Customize It Instructions

  • Meatlovers! If using protein, cook in a medium non-stick pan over medium-high heat with 2 tsp. olive oil. If cooking diced chicken, pat dry, season all over with ¼ tsp. salt and ¼ tsp. pepper. Stir occasionally until chicken reaches minimum internal temperature, 5-7 minutes. If using flank steak, separate, pat dry, and season all over with a pinch of salt and pepper. Stir occasionally until no pink remains, and steak strips reach a minimum internal temperature of 145 degrees, 4-6 minutes. Add to flatbread as desired.

  1. 1

    Prepare the Ingredients

    Halve and peel onion. Slice halves into thin strips. Slice fontina into thin strips. Stem thyme. Halve tomatoes.

  2. 2

    Caramelize the Onion

    Place a medium pan over high heat. Add 2 tsp. olive oil and onion to hot pan. Stir constantly, 3 minutes. Reduce heat to medium. Stir occasionally until onion is golden brown and tender, 6-9 minutes. Stir in sherry wine and ¼ tsp. pepper. Cook until liquid is completely evaporated, 2-3 minutes. Remove from burner.

  3. 3

    Make the Fontina Sauce

    Bring a small pot with ¼ cup water to a boil over medium heat. Once boiling, add cream cheese and stir until smooth.

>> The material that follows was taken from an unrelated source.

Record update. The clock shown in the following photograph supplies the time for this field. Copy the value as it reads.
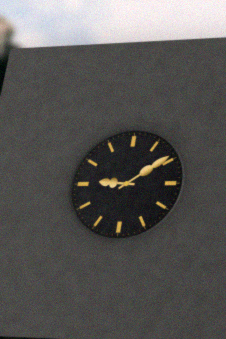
9:09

Remove from burner. Whisk or vigorously stir in half the fontina (reserve remaining for flatbread topping) until melted and combined. Season with a pinch of pepper. If sauce is too thick, add water, 1 Tbsp. at a time, until desired consistency is reached.

  4. 4

    Assemble and Bake Flatbreads

    Place flatbreads on a clean work surface. Spread fontina sauce evenly on flatbreads and top with caramelized onion and remaining fontina. Place flatbreads directly on oven rack in hot oven, with prepared baking sheet on rack below to collect any drips. Bake until cheese bubbles, 12-14 minutes. Remove from oven and sprinkle flatbreads with thyme.

  5. 5

    Finish the Dish

    Combine arugula, tomatoes, ½ tsp. olive oil, and a pinch of salt and pepper in a mixing bowl. Plate dish as pictured on front of card, topping flatbreads with arugula and tomatoes. Bon appétit!